Not only does the shoelace hold his lip in place, Mahler claims; it also prevents what he said is "excruciating pain" -- an expression Shaw suggested on cross-examination to be an exaggeration.
"Would it be the same kind of pain I would feel if I were to hit my shin as hard as I could with a hammer?" Shaw asked him.
"It's not an exaggeration!" Mahler replied. "I feel like screaming without wearing the shoelace."
Mahler asked for a break before lunch, saying that his "pain was too much;" he resumed testimony 15 minutes later wearing the chin bra.
Another alleged "exaggeration" at issue yesterday was an enlarged color photograph -- a self-portrait of Mahler's face purportedly taken after his first surgery at Hopkins, showing his lower lip "drooping" low enough fully to reveal his lower gums.

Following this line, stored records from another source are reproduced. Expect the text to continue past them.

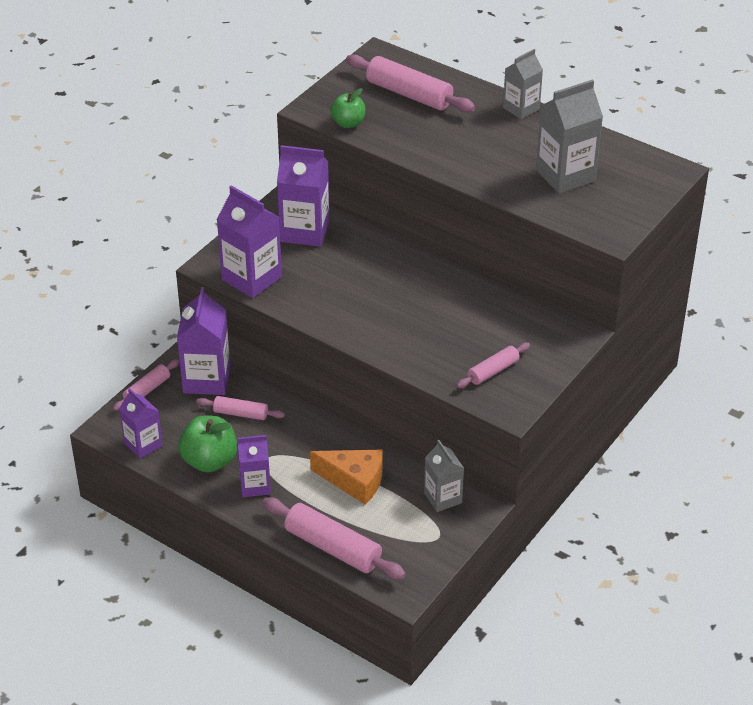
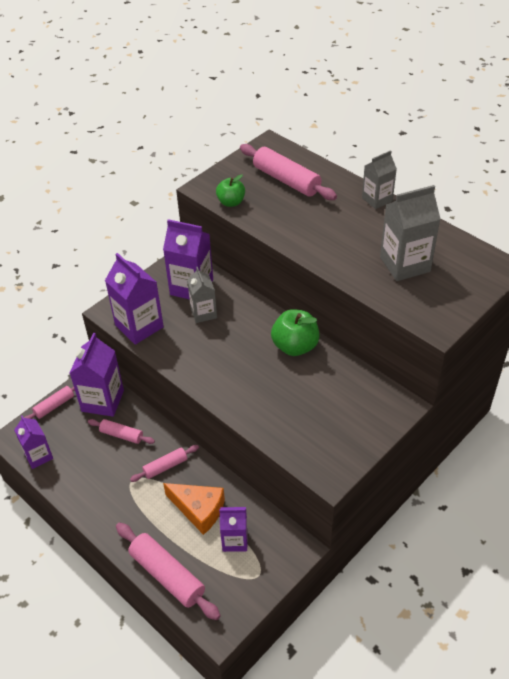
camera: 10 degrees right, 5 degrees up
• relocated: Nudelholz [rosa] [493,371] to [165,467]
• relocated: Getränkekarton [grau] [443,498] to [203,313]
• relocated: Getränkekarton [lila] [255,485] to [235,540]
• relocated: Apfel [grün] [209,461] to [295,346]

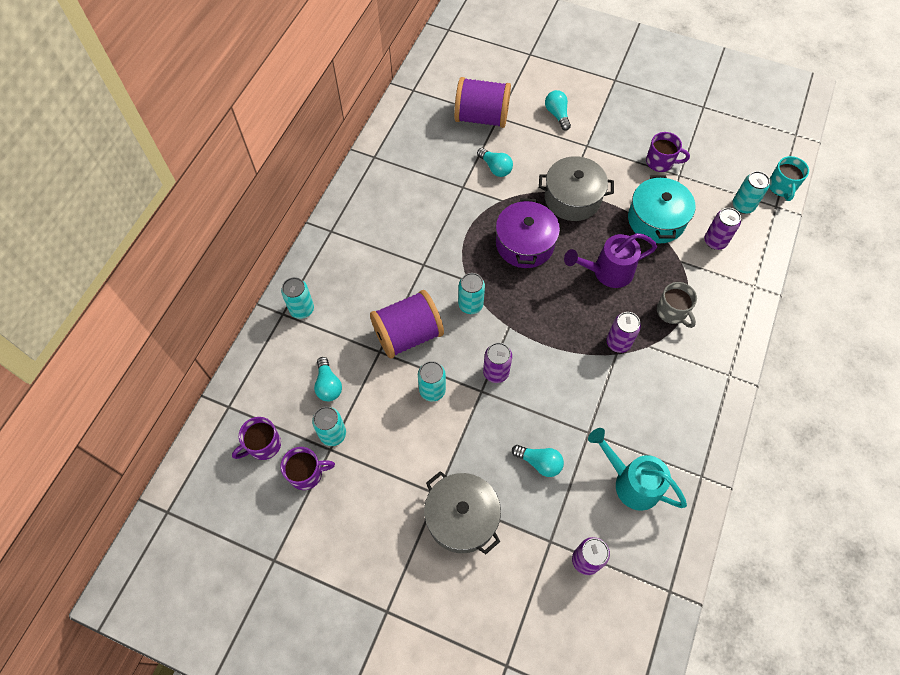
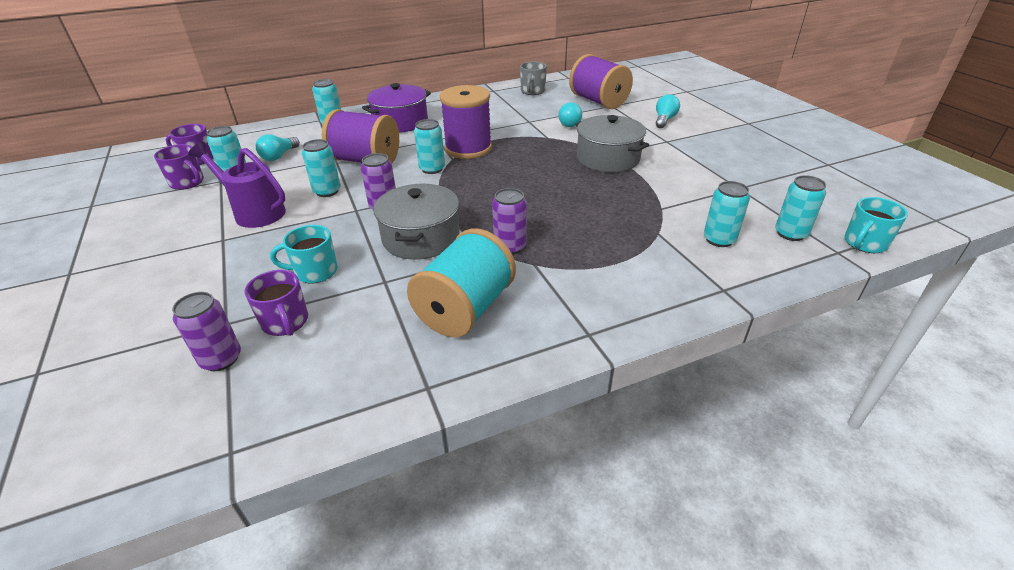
camera: 45 degrees right, 25 degrees down
• relocated: Gießkanne [lila] [607,272] to [254,212]
• relocated: Tasse [lila] [660,162] to [285,322]
• exchanged: Glühbirne [türkis] [539,462] to Tasse [türkis] [315,272]
• relocated: Kochtopf [lila] [525,244] to [400,122]
• relocated: Kochtopf [grau] [461,518] to [421,238]
• appeared: Garnrolle [türkis] [465,309]
• appeared: Garnrolle [lila] [468,148]
• relocated: Tasse [grau] [672,312] to [532,91]
• colour: Dose [lila] [715,241] to Dose [türkis] [719,239]
• missing: Gießkanne [türkis] [631,482]
• missing: Kochtopf [türkis] [656,220]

"There is no way on this planet that that lip position is at rest," defense expert Dr. Barry A. Zide testified Wednesday, calling the plaintiff's use of the exhibit "spurious."
"That's a picture of a guy holding his lip down. You can't look like that unless you're doing it purposefully," Zide testified.
However -- in direct contradiction to one of his treating physician's records -- Mahler repeatedly insisted that the photograph truly showed what he looked like after the surgery.
"When I rested my mouth, that is what I looked like," Mahler told Shaw. "This is what that photo is."
A dispute also is taking shape regarding Hopkins' record keeping.
While Shaw tried to walk Mahler through his rather involved medical history using the records, Mahler repeatedly insisted that Hopkins' records of his visits are "totally unreliable," with "totally bizarre dates."
"Why are we looking at the medical records?" Mahler asked Shaw during cross-examination.
"Excuse me," intervened Judge Allen L. Schwait. "You don't ask questions, you answer questions."
The skirmish continued through Shaw's cross-examination, with the lawyer objecting that Mahler's responses were "nonresponsive" and "totally nonresponsive."
On redirect, Belsky marched several paired sets of documents before the jury purportedly bearing the same date and different information. The Hopkins doctors have yet to testify in the case.
Mahler's single claim against the hospital is that a surgeon failed to obtain his informed consent. No doctors are defendants in the action. The case is unusual in that it involves only the issue of Mahler's informed consent -- there are no claims alleging the surgery was negligently performed.
Frances P. Bloom, of Perkisie, Pa., a cosmetologist and Mahler family friend who accompanied Mahler to his consultations with Hopkins' doctors and surgeries, took the stand after counsel had finished with Mahler yesterday afternoon.
Bloom's testimony continued after press time.